I absolutely fully agree with your reasoning, that wasn't my point. You never asked if I witheld contact, you just assumed. I don't need to justify my parenting to a stranger but because it was said that I was bitter and denying them their real dad, maybe you would think differently now you know he has run away from contact (that was always open without judgement from me) for 11 years and has a new family. So who has the responsibility towards that relationship? Not me any more - the kids don't want him, if they did I would support it. I've done my bit, he failed to appear and ran away repeatedly to avoid them. So no, I can't tell them "Neil loves you very much and so do I" when they ask (they don't refer to him as dad for obvious reasons). I can only say I love them, Baz loves them and neither of us will or could ever leave them. That's not poisoning, it's honesty, lies are only good for a short time while you see if the absent parent (male or female) stands up to the plate. He didn't and to lie to them would be to continue the hurt. 

People always assume that when a dad doesn't have contact and never will, that it's down to the "bitter" mum. That's another thing I don't get. I'm not bitter about him and me (too long ago) but who is anyone to judge me or any of the other mothers in the same situation for being bitter for the kids' pain when they are the ones that had to stay behind and see their pain and heal it (and so was Baz). They simply don't have two dads, they have one that stood up to the plate. So you'll have to forgive me asking you to reword "real". Too right I'm bitter about anyone who could let their kids down like that. Yes kids get pain from breakups initially (and long term if it's dealt with badly - I'm lucky that all of mine feel very much they haven't missed out on anything). Too right it's important to minimise it. But don't assume that it's always some poor bloke being stopped from seeing his kids by some bitter woman, just because they're not sung as heroes to a stranger when the kids are not around and instead someone says it like it is. I know people in the same situation the other way round and I would back the person with the shitty partner every time regardless of my experience. When someone threatens not to pay for or see the kids because they think snakes are more important than their responsibility or even their kids' opinions of that (little pigs have big ears and could've heard these threats), I can pretty much put money on which scenario the OP's going to face though. 
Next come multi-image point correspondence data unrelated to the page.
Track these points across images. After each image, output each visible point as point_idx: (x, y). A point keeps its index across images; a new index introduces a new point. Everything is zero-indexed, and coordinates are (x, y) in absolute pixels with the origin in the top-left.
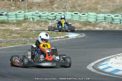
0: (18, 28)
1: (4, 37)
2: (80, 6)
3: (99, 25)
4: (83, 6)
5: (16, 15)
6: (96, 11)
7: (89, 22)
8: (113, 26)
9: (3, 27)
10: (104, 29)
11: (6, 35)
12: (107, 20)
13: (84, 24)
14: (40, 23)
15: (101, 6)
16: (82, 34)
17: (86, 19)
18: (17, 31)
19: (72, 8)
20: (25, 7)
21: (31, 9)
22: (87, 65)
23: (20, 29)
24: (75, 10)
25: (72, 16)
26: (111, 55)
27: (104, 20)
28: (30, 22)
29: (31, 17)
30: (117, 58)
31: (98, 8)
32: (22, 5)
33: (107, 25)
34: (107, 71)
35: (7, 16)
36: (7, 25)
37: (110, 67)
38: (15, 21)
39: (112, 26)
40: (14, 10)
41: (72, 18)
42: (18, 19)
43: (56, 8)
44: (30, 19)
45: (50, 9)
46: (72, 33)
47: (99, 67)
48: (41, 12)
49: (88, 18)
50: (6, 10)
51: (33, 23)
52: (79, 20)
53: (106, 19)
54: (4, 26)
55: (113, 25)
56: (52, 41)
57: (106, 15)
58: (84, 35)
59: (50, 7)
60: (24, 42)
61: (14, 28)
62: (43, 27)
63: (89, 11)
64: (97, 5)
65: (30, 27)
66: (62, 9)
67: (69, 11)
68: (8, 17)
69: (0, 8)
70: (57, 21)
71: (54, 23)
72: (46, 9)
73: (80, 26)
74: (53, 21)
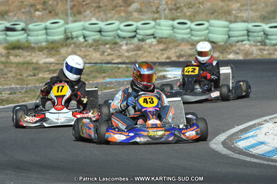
0: (52, 60)
1: (20, 80)
2: (190, 5)
3: (234, 48)
4: (198, 5)
5: (46, 29)
6: (229, 17)
7: (213, 42)
8: (268, 50)
9: (18, 57)
10: (249, 58)
11: (25, 75)
12: (254, 37)
14: (102, 46)
15: (238, 5)
17: (206, 36)
18: (49, 65)
19: (173, 11)
20: (67, 10)
21: (79, 16)
22: (211, 140)
23: (57, 62)
24: (179, 15)
25: (173, 30)
26: (263, 116)
27: (246, 38)
28: (78, 46)
29: (80, 33)
31: (232, 10)
32: (60, 8)
33: (254, 49)
34: (254, 151)
35: (26, 32)
36: (26, 54)
37: (262, 143)
38: (44, 44)
39: (264, 50)
40: (41, 19)
41: (174, 32)
42: (50, 38)
43: (136, 11)
44: (77, 37)
45: (123, 14)
46: (174, 68)
47: (237, 142)
48: (102, 20)
49: (209, 33)
50: (23, 17)
51: (86, 46)
52: (189, 38)
53: (250, 34)
54: (20, 56)
55: (267, 48)
57: (250, 26)
59: (123, 8)
61: (43, 59)
62: (108, 55)
63: (212, 16)
64: (230, 3)
66: (149, 14)
67: (166, 18)
68: (28, 35)
69: (10, 14)
70: (139, 40)
71: (132, 46)
72: (114, 14)
73: (191, 52)
74: (129, 42)
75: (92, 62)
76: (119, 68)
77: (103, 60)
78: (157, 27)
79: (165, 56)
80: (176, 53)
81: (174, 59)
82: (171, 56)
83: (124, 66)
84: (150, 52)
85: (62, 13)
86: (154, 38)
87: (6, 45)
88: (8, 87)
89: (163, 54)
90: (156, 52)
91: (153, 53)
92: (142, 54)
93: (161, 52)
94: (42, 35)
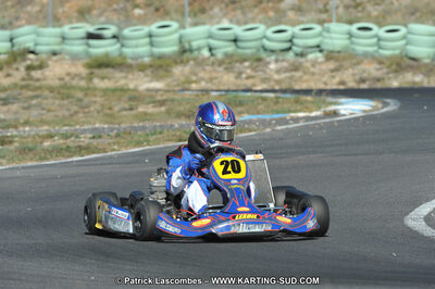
0: (159, 85)
1: (107, 115)
2: (377, 1)
5: (151, 35)
7: (414, 59)
9: (106, 81)
11: (116, 109)
13: (394, 67)
14: (238, 65)
16: (388, 100)
17: (403, 49)
18: (154, 93)
19: (351, 10)
20: (183, 6)
21: (203, 16)
22: (407, 214)
23: (167, 88)
24: (359, 15)
25: (349, 38)
28: (201, 63)
29: (202, 42)
32: (172, 2)
35: (118, 41)
36: (118, 74)
38: (147, 60)
40: (143, 20)
41: (352, 43)
42: (156, 50)
43: (291, 9)
44: (199, 49)
45: (271, 14)
46: (350, 100)
48: (239, 23)
49: (407, 44)
50: (115, 18)
51: (213, 64)
52: (376, 51)
54: (109, 79)
56: (279, 128)
58: (392, 106)
59: (271, 5)
60: (178, 133)
61: (145, 84)
63: (413, 17)
65: (203, 79)
66: (313, 14)
67: (339, 20)
68: (122, 46)
69: (95, 12)
70: (297, 55)
71: (285, 64)
72: (258, 14)
73: (378, 74)
74: (281, 58)
75: (222, 88)
76: (264, 99)
77: (239, 85)
78: (325, 34)
79: (337, 79)
80: (354, 75)
81: (351, 84)
82: (347, 80)
83: (272, 95)
84: (313, 74)
85: (176, 11)
86: (321, 51)
87: (87, 61)
88: (90, 127)
89: (333, 77)
90: (322, 74)
91: (318, 75)
92: (301, 77)
93: (331, 74)
94: (142, 46)
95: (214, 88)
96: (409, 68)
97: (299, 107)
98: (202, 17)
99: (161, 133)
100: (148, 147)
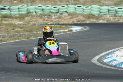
0: (21, 23)
1: (7, 31)
3: (102, 18)
5: (19, 9)
6: (100, 4)
7: (93, 15)
8: (117, 19)
9: (6, 21)
10: (108, 22)
11: (9, 29)
12: (111, 12)
13: (88, 17)
14: (43, 17)
16: (86, 27)
17: (90, 12)
18: (20, 25)
19: (75, 1)
20: (28, 0)
22: (92, 59)
23: (23, 24)
24: (78, 3)
25: (75, 9)
26: (115, 48)
27: (107, 13)
28: (33, 16)
29: (33, 10)
30: (122, 51)
31: (101, 1)
33: (111, 18)
34: (112, 64)
35: (10, 10)
36: (10, 20)
37: (115, 60)
38: (18, 15)
39: (116, 18)
40: (17, 4)
41: (76, 11)
42: (20, 13)
43: (59, 1)
44: (32, 12)
45: (53, 2)
46: (75, 27)
47: (103, 60)
48: (44, 5)
49: (91, 11)
50: (9, 4)
51: (36, 17)
52: (83, 13)
53: (109, 11)
54: (7, 21)
55: (117, 17)
56: (55, 35)
57: (109, 8)
58: (87, 28)
60: (27, 36)
61: (17, 22)
62: (46, 20)
63: (93, 3)
65: (33, 21)
66: (65, 2)
67: (72, 4)
68: (11, 11)
69: (3, 2)
70: (60, 14)
71: (57, 17)
72: (49, 2)
73: (83, 19)
74: (56, 15)
75: (39, 23)
77: (44, 23)
78: (68, 8)
79: (71, 21)
80: (76, 20)
81: (76, 22)
82: (74, 21)
83: (53, 25)
84: (65, 19)
85: (26, 2)
86: (67, 13)
87: (1, 16)
88: (2, 34)
89: (70, 20)
90: (67, 19)
91: (66, 20)
92: (61, 20)
93: (69, 19)
94: (17, 11)
95: (37, 23)
96: (92, 18)
97: (61, 29)
98: (33, 3)
99: (22, 36)
100: (18, 40)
I'm not going to come back to this thread, not in a flounce but because I don't think it's going to do any good - some people have to paint the absent man as the victim because they are or know someone being done over by a "bitter" woman, but to claim a stepdad as "not their real dad" was hurtful (perhaps understandable due to my inflammatory post after dealing with the CSA for 11 years) and while I accept your substitution and explanation, in my situation seeing as it was that which was commented on, the only argument for minimising stress and confusion to my kids now would be for people to acknowledge Baz as their "real dad", as he is to them and not to pass judgement about their "rights" to try and force 3 kids who don't want it access to a man who doesn't want them or love them. If it's about what the kids want, they call Baz dad, Connie was 18 months old when the ex left and Baz is all she's ever known or cared about - she doesn't want my ex husband in the slightest. My older two remember him beating me and them (which I only found out about after the split or he'd have been under the patio). Legally people in our situation should be able to remove parental rights from the absent parent without their permission, but that's another thread and not for me with the wedding coming up.

Edit: Sorry crossposted bothrops. I'm out of the thread, it's ok.